Our current strategy

  1. Recreate managed IAM policy as an inline policy and add to role

  2. Remove the managed policy manually using AWS console

    • Possibly easier with this CLI command. It just seems in the console.

      aws iam detach-role-policy \
        --role-name my-role-name \
        --policy-arn arn:aws:iam:1234567890:role/logs
      
  3. Remove the bad resource from the state

    • May not be necessary since it was removed in the previous step
    • terraform state rm aws_iam_policy_attachment.logs
  4. Target apply the new attachment

    • target apply -target aws_iam_role_policy_attachment.logs
  5. Sanity check

    • terraform plan
  6. Remove the inline policy from the first step

1
Unnerving in what way? It will just remove the existing attachment which means you will have a potential blip in IAM permissions (which you'd have with your manual approach too). Due to the fact that this is racy you might also need to apply twice. If the attach runs before the detach then the IAM API will likely error on the attach (attaching the same policy multiple times), then the detach will run and then show you the error. A second apply will fix that for you because the policy is already detached.ydaetskcoR
Agree that there is really nothing unnerving about an instantaneous policy re-attachment. Since I do not believe policy attachments have AWS IDs (for the purpose of API), you would be unable to do state manipulation to work around this either.Matt Schuchard
You can actually import the aws_iam_role_policy_attachment resource so that is an option if you don't want to have a brief blip on IAM permissions while you refactor this or there's another reason you want to avoid a potential intermittent failure before a retry fixes things. I'd personally just run the apply and if it fails double tap it as this is a one off migration when refactoring.ydaetskcoR
When we applied the terraform for a module using a shared managed IAM resource, it detached the policy from 30 different IAM roles, forcing us to reattach them by finding and reapplying our terraform modules. We've come up with a set of steps to do this safely in the future but wanted to reach out to see if it can be done in a safer way. Have you folks run into this as well?SomeGuyOnAComputer
The importation of aws_iam_role_policy_attachment isn't the issue. The issue is the removal of the aws_iam_policy_attachment which causes detachment in other roles outside of the terraform module being applied.SomeGuyOnAComputer

1 Answers

0
votes

note on state manipulation

Whenever I am going to do state surgery, I change the state to be a local state. Do all my operations. Then run a plan to ensure my changes have caused no diffs. Then put the state back to your propper backend.

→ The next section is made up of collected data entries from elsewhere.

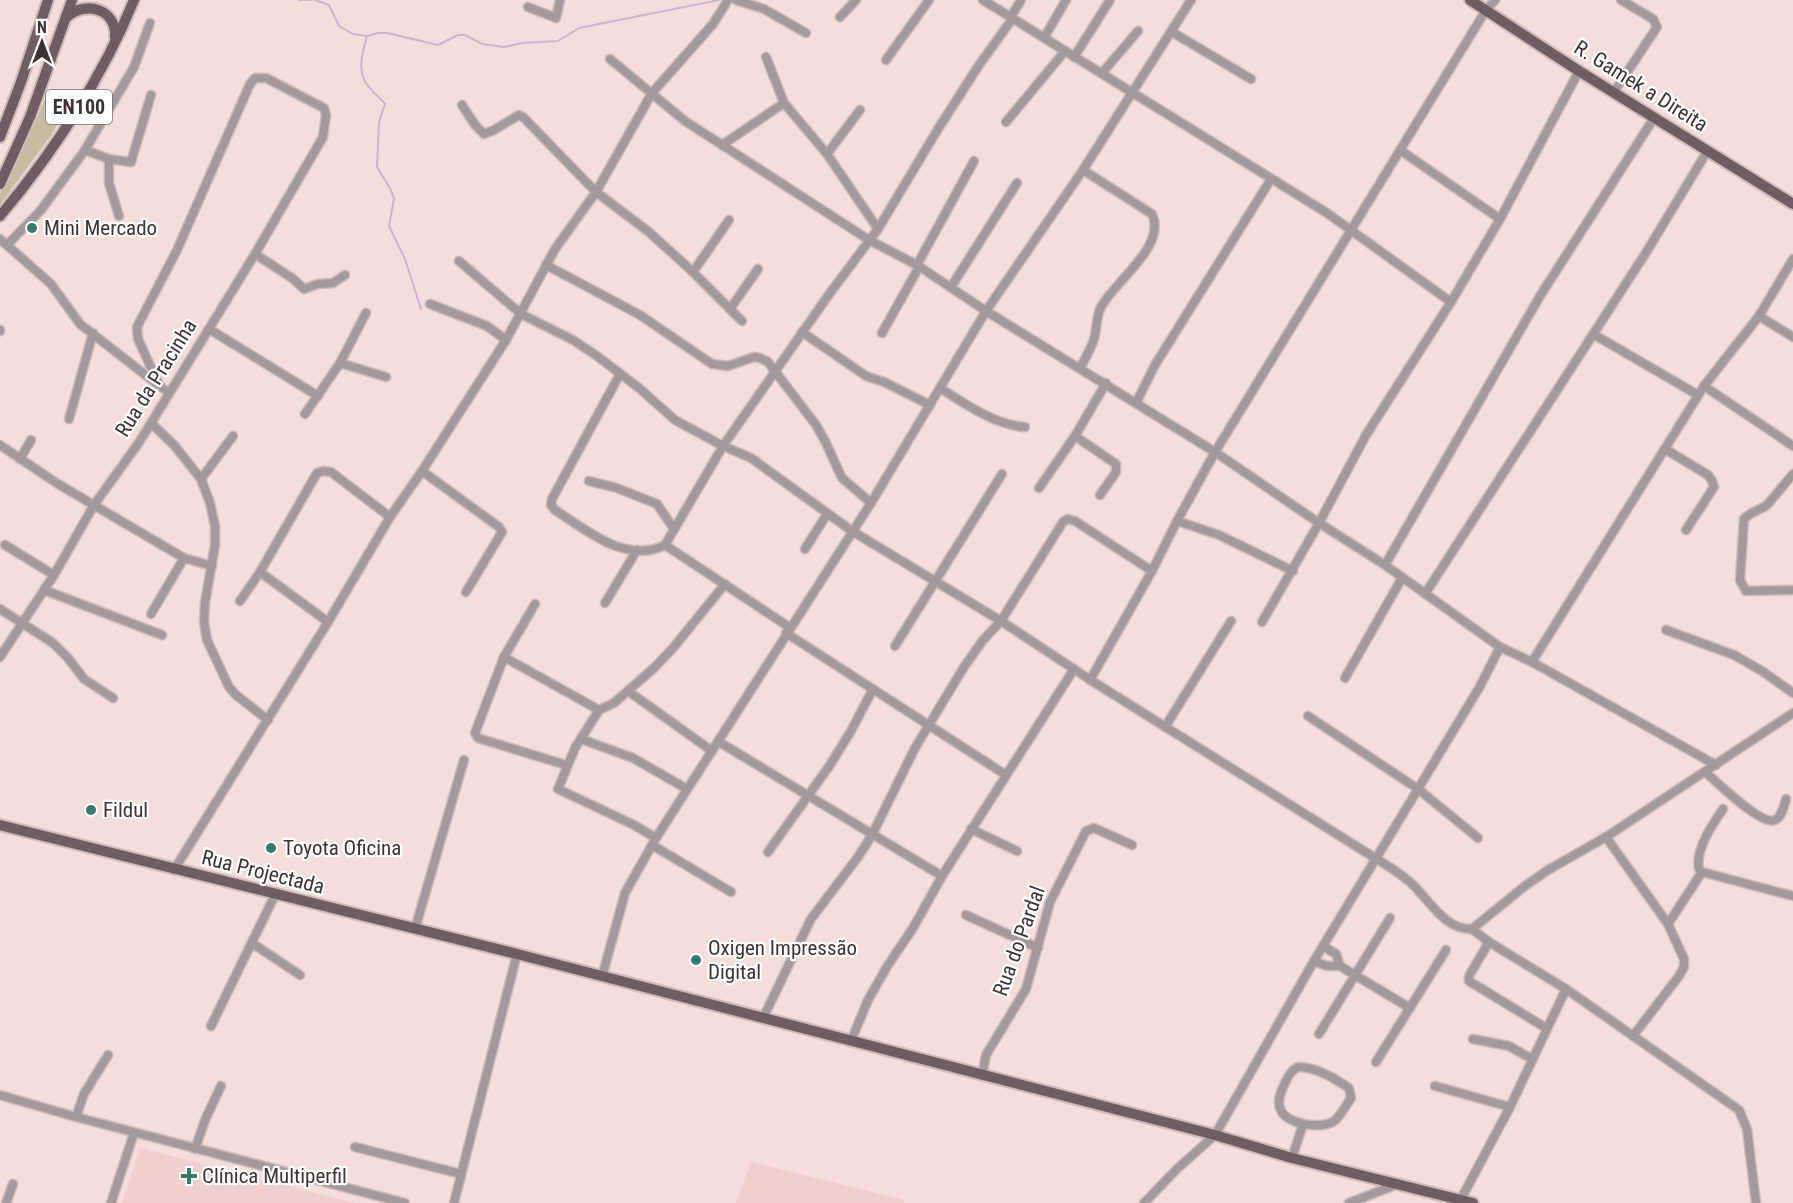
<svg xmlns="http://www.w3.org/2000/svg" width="1793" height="1203" font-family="'Roboto Condensed',sans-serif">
<rect width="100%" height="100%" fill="#f4dddb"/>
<g fill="#f0d0ce">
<path d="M140 1148 355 1203H122Z"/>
<path d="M751 1162 904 1200V1203H736Z"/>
</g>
<path fill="#c7bba2" d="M48 92 70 102 52 134 0 205V194L33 127Z"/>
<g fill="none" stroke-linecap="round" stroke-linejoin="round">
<g stroke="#cdb4d2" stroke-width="2">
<path d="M299 0H312"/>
<path d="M315 0 329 5 339 26 353 34 367 36 378 33H387L438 45 458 35H465L482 44 504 47 522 43 558 41 579 28 719 0"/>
<path d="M367 36C363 50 357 69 366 83 371 91 379 97 385 104L379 122 377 167 391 190 394 199 389 226 405 259 421 309"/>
</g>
<g stroke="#cfbbb9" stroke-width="11">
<g id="minor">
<path d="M736 0 764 9 806 33"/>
<path d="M983 0 1327 213 1451 302"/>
<path d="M528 7 556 18 560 0"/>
<path d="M840 17 856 0"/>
<path d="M1011 17 1021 0"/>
<path d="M1172 32 1251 79"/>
<path d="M1044 38 1066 0"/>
<path d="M766 57 784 103 827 154 878 229"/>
<path d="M1074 57 1110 0"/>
<path d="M610 59 685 121 869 240 917 265 986 311 1215 452 1319 523 1385 565 1500 647 1532 662 1716 765"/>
<path d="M886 60 929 0"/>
<path d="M1102 73 1138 31"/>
<path d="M1614 92 1657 27 1653 19 1621 0"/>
<path d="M462 105 475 125 484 134 494 130 519 115 524 118 596 192 649 232 693 272 742 321"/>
<path d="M1006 122 1065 51"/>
<path d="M722 145 784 103"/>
<path d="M85 150 109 159 131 162 151 95"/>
<path d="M1400 150 1500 219"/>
<path d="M827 154 860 110"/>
<path d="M109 159V183L119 216"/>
<path d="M0 239 51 284 80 324 157 384"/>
<path d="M7 245 41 210 85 150 134 67 150 23"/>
<path d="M255 254 292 278 304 289 318 284 333 283 345 275"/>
<path d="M459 261 521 314 573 340 597 356 639 388 675 420 723 446 751 458 852 531 1001 621 1092 681 1375 858C1387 865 1399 873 1410 882 1429 899 1444 930 1472 929L1525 886 1548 870 1606 837 1793 713"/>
<path d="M546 265 640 315 712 364 728 366 754 357 760 358 768 362 816 425 825 441 842 478 871 503"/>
<path d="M917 265 974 161"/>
<path d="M693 272 729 220"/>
<path d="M951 287 1017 183"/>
<path d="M430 304 487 326 506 340"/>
<path d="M730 309 758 269"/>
<path d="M1759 316 1793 337"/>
<path d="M209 329 318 396"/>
<path d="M0 330V331"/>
<path d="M802 332 866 376 884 382 930 405"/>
<path d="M882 333 919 267"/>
<path d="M1593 334 1698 395"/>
<path d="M340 363 386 377"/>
<path d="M1080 368C1085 359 1091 349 1094 339 1097 329 1096 317 1101 307 1115 281 1167 246 1152 214L1083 170"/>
<path d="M620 374 552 499 551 505 555 510C585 529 626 565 665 545L723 446 830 293 878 229 938 129 979 65 1013 18"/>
<path d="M1704 386 1793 446"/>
<path d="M940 388C965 404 995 425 1025 427"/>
<path d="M1136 403 1155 365 1271 179"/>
<path d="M305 414 340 363 366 313"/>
<path d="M69 419 93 333"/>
<path d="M151 423 174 445 201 479 210 503 215 526V545L205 603 204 622 207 640 229 687 236 695 268 720"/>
<path d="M1075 436 1116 464V472L1100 495"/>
<path d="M0 445 58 484 184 558 212 566"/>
<path d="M1665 449 1708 475 1712 481 1714 487 1686 530"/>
<path d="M20 459 31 440"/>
<path d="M422 471 499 527 502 532 466 592"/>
<path d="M1793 474 1768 504C1760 511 1751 511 1744 519L1740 580 1746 591 1793 590"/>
<path d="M201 479 233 436"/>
<path d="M589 481 617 488 657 504 674 529"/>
<path d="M1039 488 1075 436 1106 383"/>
<path d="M1177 521 1219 535 1293 571"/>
<path d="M5 545 54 575"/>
<path d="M665 545 789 627"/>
<path d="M805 549 827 514"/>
<path d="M1385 565 1540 296 1654 118"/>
<path d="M260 572 328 622"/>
<path d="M44 590 162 635"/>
<path d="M1425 594 1647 251 1708 150"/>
<path d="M240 601 260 572 317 473 323 471 331 472 390 517"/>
<path d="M605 603 637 550"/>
<path d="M535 604 504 657 475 733 478 738 566 765"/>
<path d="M0 609 53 643 68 658 84 679 113 698"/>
<path d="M151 614 184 558"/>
<path d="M1262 622 1319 523 1366 435 1451 302 1500 219 1579 71"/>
<path d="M1666 630 1734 655 1762 671 1793 693"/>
<path d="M786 633 1006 775"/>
<path d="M895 646 1002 474"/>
<path d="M0 657 54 575 94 505 140 441 255 254 323 137 326 115 324 108 266 78H255L250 84 177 250 137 327 138 339 159 385 169 393"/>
<path d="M504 657 599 710"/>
<path d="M1532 662 1704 386 1759 316 1793 259"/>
<path d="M1345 678 1402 578"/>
<path d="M1090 680 1152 571 1177 521 1215 452 1486 10 1495 0"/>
<path d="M628 691 712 751"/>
<path d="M1308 716 1418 789 1478 838"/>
<path d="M1165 727 1231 621"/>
<path d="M581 739 633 758 687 789"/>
<path d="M719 742 942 876"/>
<path d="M1705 772C1717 782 1761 826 1775 820 1782 817 1784 805 1786 799"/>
<path d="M1723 809C1712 825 1695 850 1699 869L1702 872 1793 896"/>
<path d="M971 829 1017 851"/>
<path d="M1606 837 1668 924 1684 959V967L1679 976 1633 1036"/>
<path d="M656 838 634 825 558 789 575 748 599 710 614 703 654 668 673 648 725 584"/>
<path d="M652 845 731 892"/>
<path d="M768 852 830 765 851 731 873 689"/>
<path d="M174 870 328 622 390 517 422 471 506 340 555 249 596 192 652 93 713 24 728 0"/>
<path d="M966 915 1038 948"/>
<path d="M1668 924 1702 872"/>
<path d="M415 929 464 760"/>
<path d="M1472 929 1489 942 1566 989 1739 1110 1747 1129 1756 1203"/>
<path d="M1489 942 1469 976V981L1546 1028"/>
<path d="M252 943 300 975"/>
<path d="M1323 946 1336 954 1340 966"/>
<path d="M1314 961 1327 966H1340L1410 1008"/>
<path d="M602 977 625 893 656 838 871 503 986 311 1083 170 1191 0"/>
<path d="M763 1018 811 919 858 857 872 835 915 748 964 667 983 640 1001 621 1063 522 1068 519 1075 521 1152 571"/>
<path d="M211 1026 275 895"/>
<path d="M1319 1034 1390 918"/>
<path d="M1473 1039 1509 1046 1532 1059"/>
<path d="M851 1041 868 1000 888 965 913 928 942 876 1074 669"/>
<path d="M1376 1062 1446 950"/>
<path d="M1298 1067C1316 1067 1334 1078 1349 1088L1351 1098C1346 1105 1341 1116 1334 1121 1321 1130 1284 1124 1280 1108 1277 1100 1281 1092 1284 1085 1288 1077 1290 1071 1298 1067Z"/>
<path d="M982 1076 986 1055 1026 989 1050 902 1086 831 1094 828 1132 845"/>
<path d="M1435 1086 1510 1107"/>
<path d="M0 1095 76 1117 405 1203"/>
<path d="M76 1117 84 1094 108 1055"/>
<path d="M355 1147 461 1174"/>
<path d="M195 1149 205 1120 221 1086"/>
<path d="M1292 1158 1303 1124"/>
<path d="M1461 1199 1510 1107 1566 989"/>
<path d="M6 1203 13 1184"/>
<path d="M111 1203 134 1133"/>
<path d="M454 1203 517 954"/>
<path d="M1144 1203 1178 1168 1215 1135 1314 961 1479 688 1500 647"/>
<path d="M1349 1203 1398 1184"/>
</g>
</g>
<g stroke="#cfbbb9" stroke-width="14">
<g id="major">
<path d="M1470 0 1579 71 1793 204"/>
<path d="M67 17C85 0 117 9 115 37"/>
<path d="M0 137 21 82 48 0"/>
<path d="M0 184 30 117 72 0"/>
<path d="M0 216C53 153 103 77 134 0"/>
<path d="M0 825 517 954 1215 1135 1292 1158 1473 1203"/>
</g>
</g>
<use href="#minor" stroke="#a39a9e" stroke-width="8"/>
<use href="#major" stroke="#6e5e64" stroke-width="10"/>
</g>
<g fill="#367a6d" stroke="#fff" stroke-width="2">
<circle cx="32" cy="228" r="6"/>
<circle cx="91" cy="810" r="6"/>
<circle cx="271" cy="848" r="6"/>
<circle cx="696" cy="960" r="6"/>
<path d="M186 1167h6v6h6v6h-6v6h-6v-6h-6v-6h6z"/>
</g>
<g text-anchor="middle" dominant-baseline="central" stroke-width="4.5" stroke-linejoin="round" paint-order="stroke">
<rect fill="#fff" stroke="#767070" stroke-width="1.5" x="46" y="90" width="66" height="34" rx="4.5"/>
<g font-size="20" font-weight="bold" fill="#3c3332">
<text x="79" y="107">EN100</text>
</g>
<g font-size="21" fill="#3c3332" stroke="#fff">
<text transform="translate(1641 86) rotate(32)">R. Gamek a Direita</text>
<text transform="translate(156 378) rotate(-58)">Rua da Pracinha</text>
<text transform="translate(263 872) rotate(14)">Rua Projectada</text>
<text transform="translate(1019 941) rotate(-70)">Rua do Pardal</text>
</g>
<g font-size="21" fill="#3c3332" stroke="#fff" text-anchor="start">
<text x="44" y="228">Mini Mercado</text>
<text x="103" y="810">Fildul</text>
<text x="283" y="848">Toyota Oficina</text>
<text x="708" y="948">Oxigen Impressão<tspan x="708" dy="24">Digital</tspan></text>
<text x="202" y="1176">Clínica Multiperfil</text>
</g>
</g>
<g transform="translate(42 42)" stroke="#ffffff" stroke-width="4.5" paint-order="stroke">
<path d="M0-4.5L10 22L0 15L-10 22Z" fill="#3c3332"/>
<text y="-9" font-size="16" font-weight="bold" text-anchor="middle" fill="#3c3332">N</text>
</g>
</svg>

This article explains how to do that:

https://medium.com/faun/cleaning-up-a-terraform-state-file-the-right-way-ab509f6e47f3

But at a minimum, at least do: terraform state pull > backup.tfstate

state commands for your task

first, make terraform stop tracking the old way you did this terraform state rm aws_iam_policy_attachment.logs

Then just do an import on the new associative resource:

terraform import aws_iam_role_policy_attachment.logs lambda-role/arn:aws:iam::xxxxxxxxxxxx:policy/policy-name

per docs: https://registry.terraform.io/providers/hashicorp/aws/latest/docs/resources/iam_role_policy_attachment

Do a terraform plan and you should see no diffs.

conclusion

This allows you to not touch your actual AWS configuration. You wont end up deleting any roles or permissions for even a minute. It's safe and verifiable, if you backup your state ahead of time.